The entries that follow need to be retyped verbatim.

● DATASET ENTRIES:
========================

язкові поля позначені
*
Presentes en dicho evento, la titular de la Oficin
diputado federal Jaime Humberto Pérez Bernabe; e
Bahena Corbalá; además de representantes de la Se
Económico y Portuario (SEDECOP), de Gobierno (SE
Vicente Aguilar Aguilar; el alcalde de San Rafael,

========================

● RESPONSE TO THIS TASK:
язкові поля позначені
*
Presentes en dicho evento, la titular de la Oficin
diputado federal Jaime Humberto Pérez Bernabe; e
Bahena Corbalá; además de representantes de la Se
Económico y Portuario (SEDECOP), de Gobierno (SE
Vicente Aguilar Aguilar; el alcalde de San Rafael,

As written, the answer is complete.